Gas Chromatography (GC) detection conditions: chiral chromatography column CP7502(25m × 0.25mm × 0.25 μm); the sample inlet temperature is 250 ℃, the column temperature is 110 ℃, the detector is 250 ℃, the flow rate is 1mL/min, and the split ratio is 1: 15, sample size 1. mu.L.
The yield (X) and enantiomeric excess (eep) of the product (R) -BPA were calculated by the formula (1) and the formula (2):
in formula (1), Ms: the molecular weight of the substrate; and Mp: molecular weight of product (R) -BPA; q: the mass of substrate at the beginning of the reaction; p: quality of product (R) -BPA at the end of the reaction.
In the formula (2), CR: the concentration of R-BPA; cs: concentration of S-BPA.
TABLE 1 screening of transaminase substrate profiles
Transaminase can catalyze amination of various aldehydes and ketones, so the substrate range is relatively wide, and engineering (R) -omega-TA (ATA117) has successfully realized industrial application of sitagliptin (an oral hypoglycemic drug) by using sitagliptin precursor ketone as a substrate. To examine the substrate specificity of the transaminase ATA117 to broaden the substrate spectrum of the transaminase ATA117, the reactivity of 13 different substrates (amino acceptors) was compared. As can be seen from Table 1, the yield of the reaction using methyl acetoacetate, ethyl acetoacetate, and 3, 5-bistrifluoromethylacetophenone as substrates was very good. However, the R-BPA enantiomer excess values corresponding to the three are slightly different. In the reaction taking 3, 5-bistrifluoromethylacetophenone as a substrate, the method has the advantages of considerable yield and better enantioselectivity, and is selected as a next experimental research object.

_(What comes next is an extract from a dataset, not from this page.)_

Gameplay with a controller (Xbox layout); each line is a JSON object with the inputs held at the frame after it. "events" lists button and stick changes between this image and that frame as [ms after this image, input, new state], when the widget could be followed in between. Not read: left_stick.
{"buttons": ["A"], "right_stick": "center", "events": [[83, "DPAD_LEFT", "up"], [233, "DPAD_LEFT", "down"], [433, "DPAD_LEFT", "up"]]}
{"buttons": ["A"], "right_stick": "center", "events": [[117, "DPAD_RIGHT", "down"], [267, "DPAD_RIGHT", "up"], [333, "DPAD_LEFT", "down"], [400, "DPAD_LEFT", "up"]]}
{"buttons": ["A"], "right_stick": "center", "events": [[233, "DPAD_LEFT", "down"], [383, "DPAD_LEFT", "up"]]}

Example 4: effect of pH on transaminase Single-enzyme catalyzed amination reactions
In a 2mL reaction system, 166mM substrate BPO (added after previously dissolved in ethanol), 832mM amino donor IPA, 1mM cofactor pyridoxal phosphate (PLP), 1mL of a 15mg/mL aqueous solution of the transaminase pure enzyme prepared by the method of example 1 (total enzyme activity 2.7U), 15% ethanol as a cosolvent in a final volume concentration, and buffers of different pH were added to make up to 2 mL. The buffers were 0.1M pH6 sodium phosphate buffer, pH 7 sodium phosphate buffer, pH 8Tris-HCl, pH 9Tris-HCl and glycine-NaOH (pH 10), respectively. The reaction flask was placed at 45 ℃ and 180rpm for 24 h. After that, the mixture was centrifuged at 8000rpm for 10 minutes at 4 ℃ to collect the supernatant, and ethyl acetate of the same volume was added thereto for extraction, and after extraction was repeated three times, the collected extract was dried over anhydrous sodium sulfate and ethyl acetate was evaporated at normal temperature, and the yield of R-BPA and the enantiomeric excess were measured by GC method in example 3, and the results are shown in Table 2.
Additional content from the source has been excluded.